Referat Internationales Strafrecht und Völkerstrafrecht

Schwerpunkte:

Das Institut hat von Anfang an die grundlegende Bedeutung des internationalen Strafrechts und des Völkerstrafrechts erkannt und bereits frühzeitig ein Referat für diese Bereiche eingerichtet. Das internationale Strafrecht im weiteren Sinne umfasst Regelungen zur Anwendung des nationalen Strafrechts bei grenzüberschreitenden Sachverhalten, die internationale Rechtshilfe sowie das Völkerstrafrecht.

Arbeitsfelder:
  • Völkerstrafrecht

  • Transitional Justice/Post-Conflict Justice

  • Internationale Rechtshilfe

  • Internationale Kriminalitätskontrolle

Leitung

Referatsbereich und Forschungsschwerpunkt:

Internationales Strafrecht:

Im Zeitalter der Globalisierung gewinnt das internationale Strafrecht immer mehr an Bedeutung.
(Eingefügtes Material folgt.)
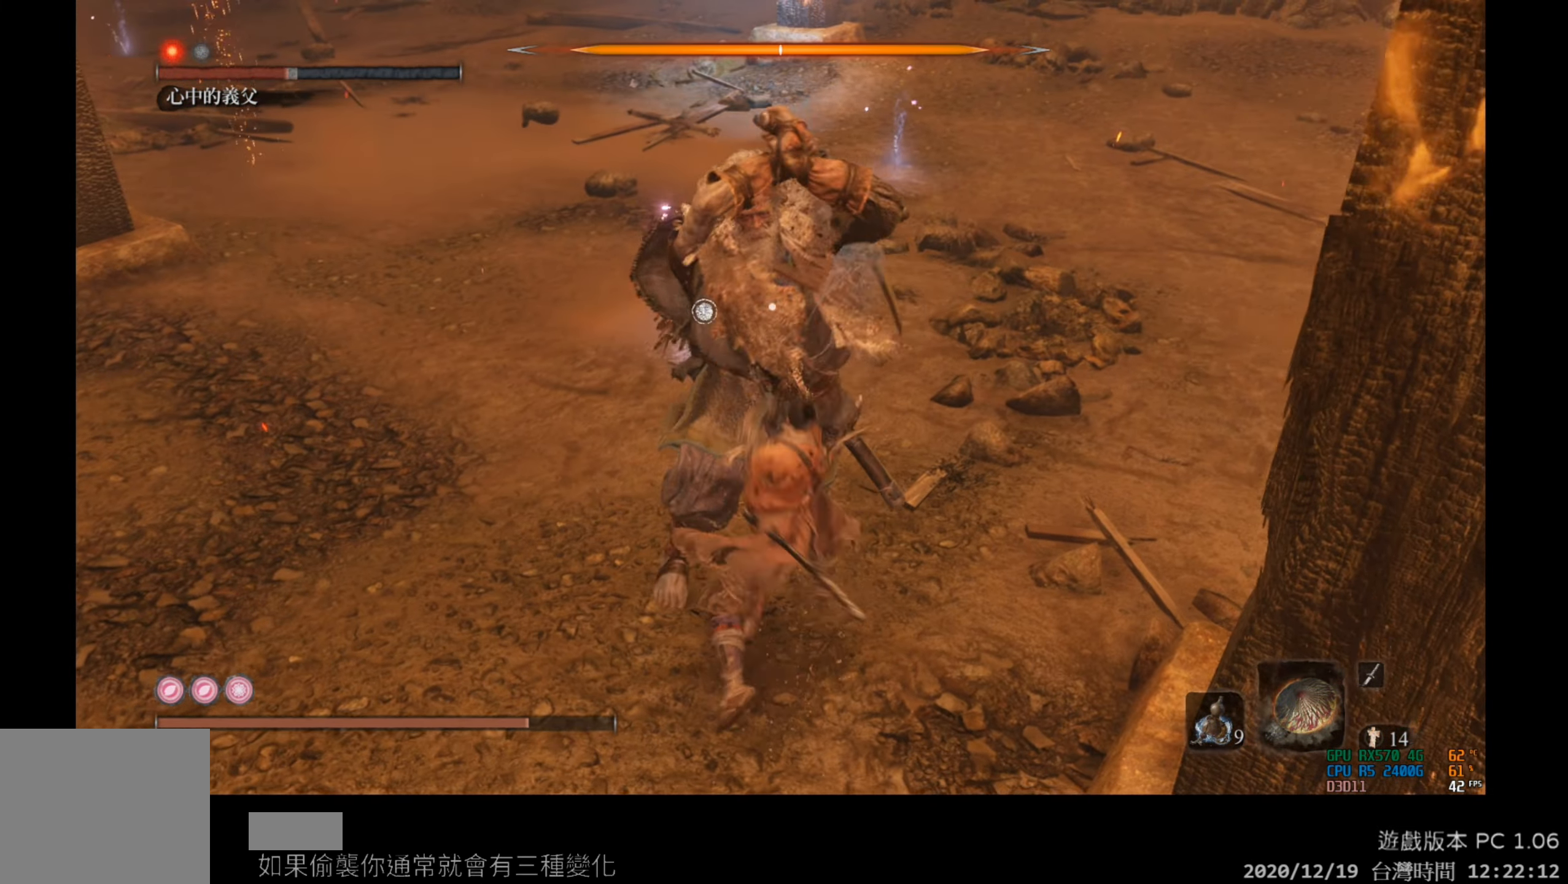
{"buttons": [], "left_stick": "center", "right_stick": "center", "events": [[83, "R1", "down"], [167, "R1", "up"]]}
Das Gewaltmonopol des Nationalstaates – in Form des Strafrechts – war und ist bis heute die Manifestation der Souveränität des Nationalstaates. Doch zeigt die Entwicklung der letzten Jahrzehnte, dass in einer immer stärker vernetzten Welt die grenzüberschreitende organisierte Kriminalität, der internationale Terrorismus und der Drogenhandel an Bedeutung gewinnen und daher die alleinige nationale Verbrechensbekämpfung an ihre funktionalen Grenzen stößt. Klare Regeln zur Zuständigkeit einzelner Staaten, die Institutionalisierung der Verfolgung grenzüberschreitender Kriminalität sowie eine Ausweitung der internationalen Zusammenarbeit sind unabdingbare Vorgehensweisen, um der Kriminalitätsentwicklung entgegenzuwirken.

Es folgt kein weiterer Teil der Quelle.